A march of all the flowers opened the program. This was not difficult,
for all the boys and girls were accustomed to such drills at school, but
the effect in costumes under the electric light was very striking.
Roger, still dressed as an apple tree, recited Bryant's "Planting of the
Apple Tree." Dicky delivered a brief sermon from his pulpit. George
Foster ordered the lights out and went behind a screen on which he made
shadow finger animals to the delight of every child present. Mrs. Smith
gave her little talk on the arrangement of flowers, illustrating it by
the examples around the room which were later carried out to the open
when she repeated her "turn" in the enclosure. The cartoonist of the
_Star_ gave a chalk talk on "Famous Men of the Day," reciting an amusing
biography of each and sketching his portrait, framed in a rose, a daisy,
mountain laurel, a larkspur or whatever occurred to the artist as he
talked.
There was music, for Mr.
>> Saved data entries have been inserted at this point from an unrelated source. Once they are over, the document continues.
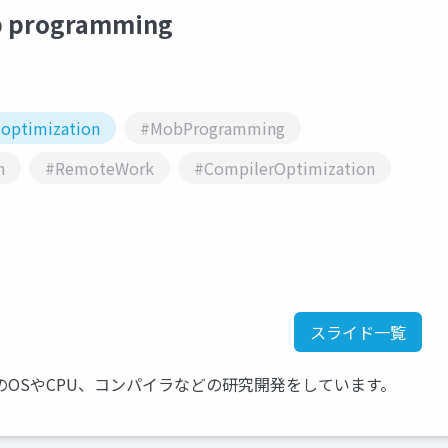
b programming
 optimization
#MobProgramming
n
#RemoteWork
#CompilerOptimization
スライド一覧
OSやCPU、コンパイラなどの研究開発をしています。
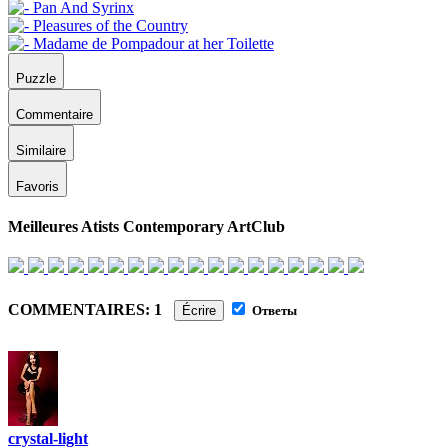
Puzzle
Commentaire
Similaire
Favoris
Meilleures Atists Contemporary ArtClub
COMMENTAIRES: 1
Écrire
Ответы
crystal-light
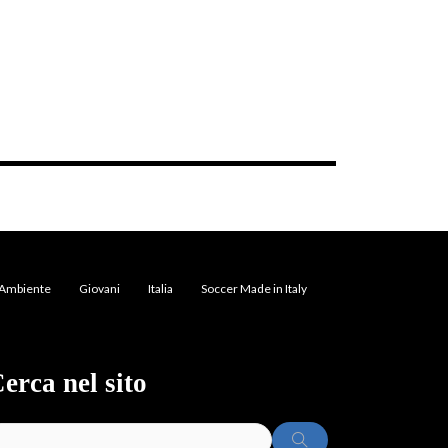
Ambiente
Giovani
Italia
Soccer Made in Italy
erca nel sito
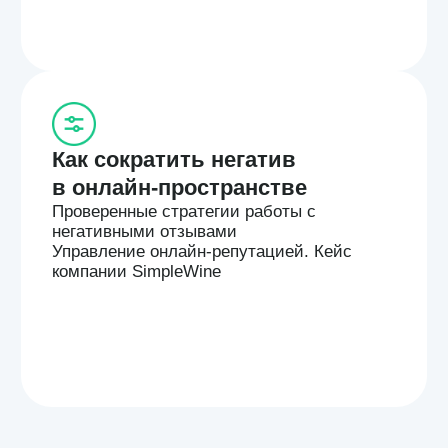
Спикеры
Дмитрий Юпатов
Product Director Поинтер
8 лет опыта в IT, 5+ в менеджменте продуктов: Q-
Commerce, EQ-Commerce, B2B продукты.
Практический опыт в разработке и внедрении
продуктов для клиентского сервиса.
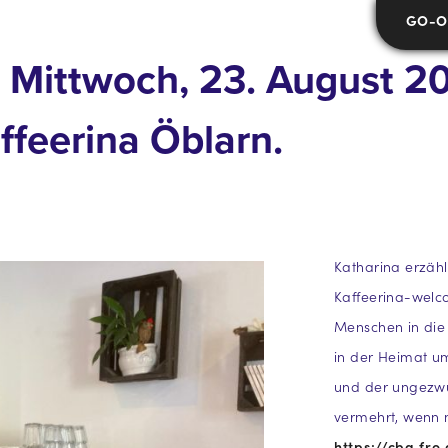
GO-ON
Mittwoch, 23. August 20
affeerina Öblarn.
Katharina erzähl
Kaffeerina-welc
Menschen in die 
in der Heimat um
und der ungezwun
vermehrt, wenn m
https://cba.fro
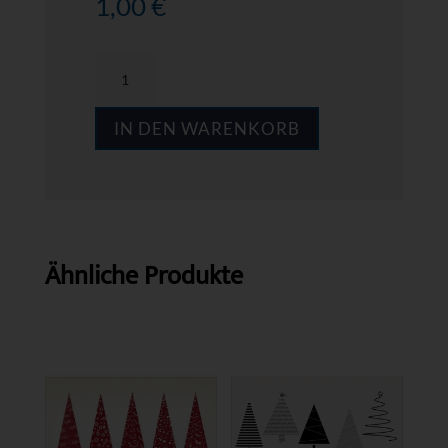
1,00
€
MPS
AB49
IN DEN WARENKORB
Menge
Ähnliche Produkte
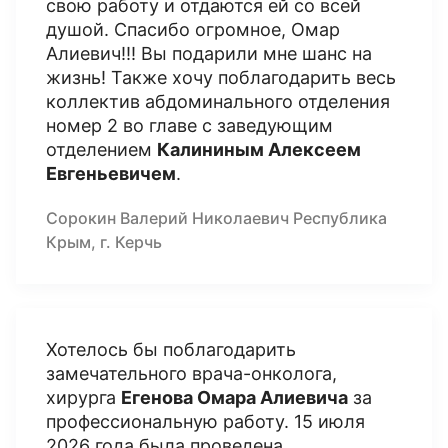
свою работу и отдаются ей со всей
душой. Спасибо огромное, Омар
Алиевич!!! Вы подарили мне шанс на
жизнь! Также хочу поблагодарить весь
коллектив абдоминального отделения
номер 2 во главе с заведующим
отделением
Калининым Алексеем
Евгеньевичем
.
Сорокин Валерий Николаевич Республика
Крым, г. Керчь
Хотелось бы поблагодарить
замечательного врача-онколога,
хирурга
Егенова Омара Алиевича
за
профессиональную работу. 15 июля
2026 года была проведена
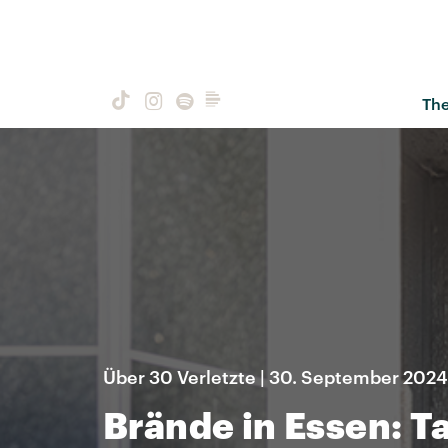
Th
Über 30 Verletzte | 30. September 2024
Brände in Essen: 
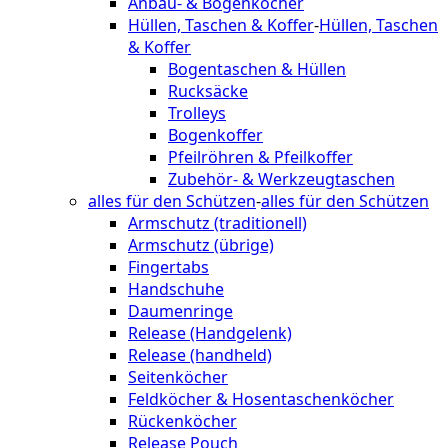
Anbau- & Bogenköcher
Hüllen, Taschen & Koffer
-
Hüllen, Taschen
& Koffer
Bogentaschen & Hüllen
Rucksäcke
Trolleys
Bogenkoffer
Pfeilröhren & Pfeilkoffer
Zubehör- & Werkzeugtaschen
alles für den Schützen
-
alles für den Schützen
Armschutz (traditionell)
Armschutz (übrige)
Fingertabs
Handschuhe
Daumenringe
Release (Handgelenk)
Release (handheld)
Seitenköcher
Feldköcher & Hosentaschenköcher
Rückenköcher
Release Pouch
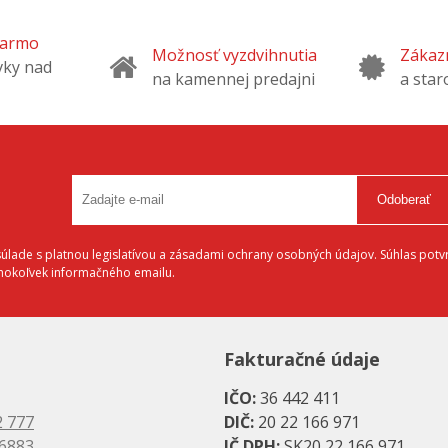
darmo
Možnosť vyzdvihnutia
Zákazn
vky nad
na kamennej predajni
a star
Odoberať
lade s platnou legislatívou a zásadami ochrany osobných údajov. Súhlas potvr
éhokoľvek informačného emailu.
Fakturačné údaje
IČO:
36 442 411
2 777
DIČ:
20 22 166 971
 6883
IČ DPH:
SK20 22 166 971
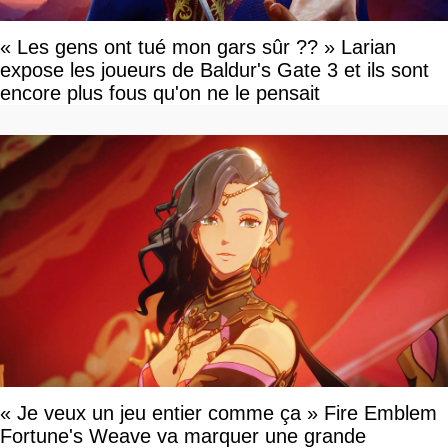
« Les gens ont tué mon gars sûr ?? » Larian
expose les joueurs de Baldur's Gate 3 et ils sont
encore plus fous qu'on ne le pensait
« Je veux un jeu entier comme ça » Fire Emblem
Fortune's Weave va marquer une grande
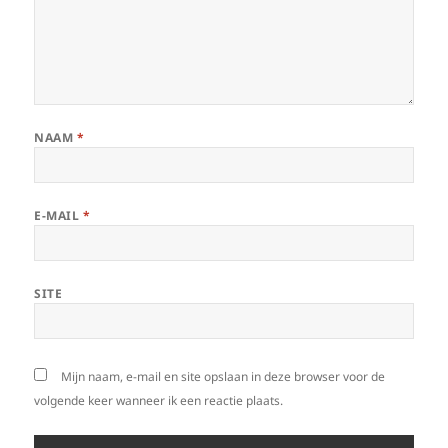
NAAM
*
E-MAIL
*
SITE
Mijn naam, e-mail en site opslaan in deze browser voor de
volgende keer wanneer ik een reactie plaats.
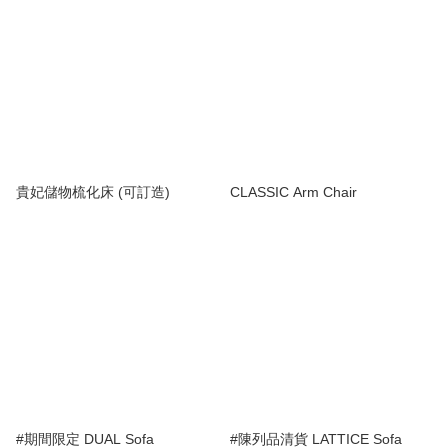
貴妃儲物梳化床 (可訂造)
CLASSIC Arm Chair
#期間限定 DUAL Sofa
#陳列品清貨 LATTICE Sofa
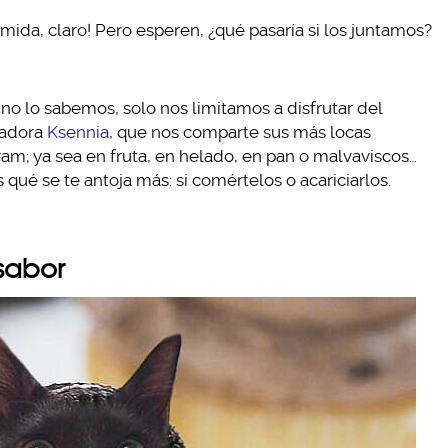
mida, claro! Pero esperen, ¿qué pasaría si los juntamos?
 no lo sabemos, solo nos limitamos a disfrutar del
eñadora
Ksennia
, que nos comparte sus más locas
am; ya sea en fruta, en helado, en pan o malvaviscos…
s qué se te antoja más: si comértelos o acariciarlos.
 sabor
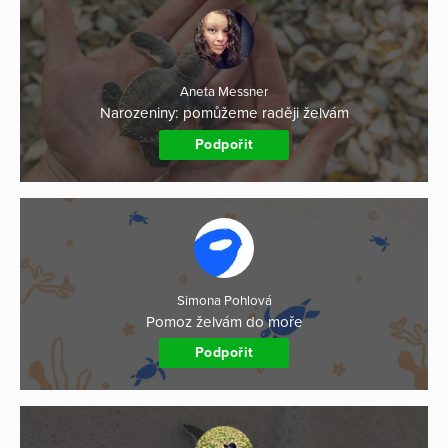
Aneta Messner
Narozeniny: pomůžeme raději želvám
Podpořit
Simona Pohlová
Pomoz želvám do moře
Podpořit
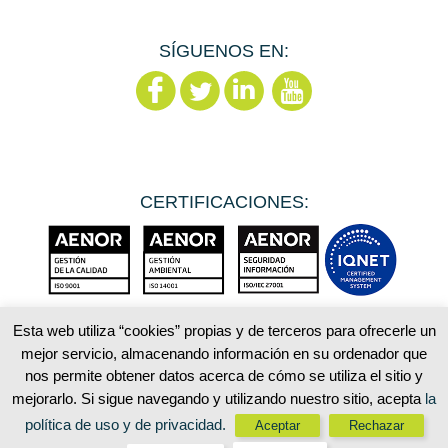
SÍGUENOS EN:
CERTIFICACIONES:
Esta web utiliza “cookies” propias y de terceros para ofrecerle un
mejor servicio, almacenando información en su ordenador que
Aviso Legal
Política de privacidad
nos permite obtener datos acerca de cómo se utiliza el sitio y
Política de cookies
Mapa web
mejorarlo. Si sigue navegando y utilizando nuestro sitio, acepta
la
política de uso y de privacidad.
Aceptar
Rechazar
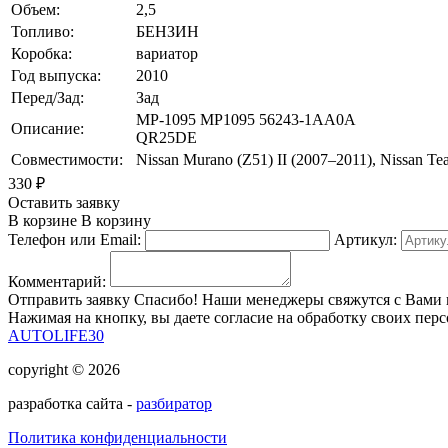
Объем:
2,5
Топливо:
БЕНЗИН
Коробка:
вариатор
Год выпуска:
2010
Перед/Зад:
Зад
MP-1095 MP1095 56243-1AA0A
Описание:
QR25DE
Совместимости:
Nissan Murano (Z51) II (2007–2011), Nissan Tea
330
₽
Оставить заявку
В корзине
В корзину
Телефон или Email:
Артикул:
Комментарий:
Отправить заявку
Спасибо! Наши менеджеры свяжутся с Вами 
Нажимая на кнопку, вы даете согласие на обработку своих пер
AUTOLIFE30
copyright © 2026
разработка сайта -
разбиратор
Политика конфиденциальности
Schuler, who formerly had taught music in the
Rosemont schools and who was now with his wife at Rose House, where the
United Service Club was taking care of several poor women and children,
had drilled some of his former pupils in flower choruses. One of these,
by children of Dicky's age, was especially liked.
Every one was pleased and the financial result was so satisfactory that
Rosemont soon began to blossom like the flower from which it was named.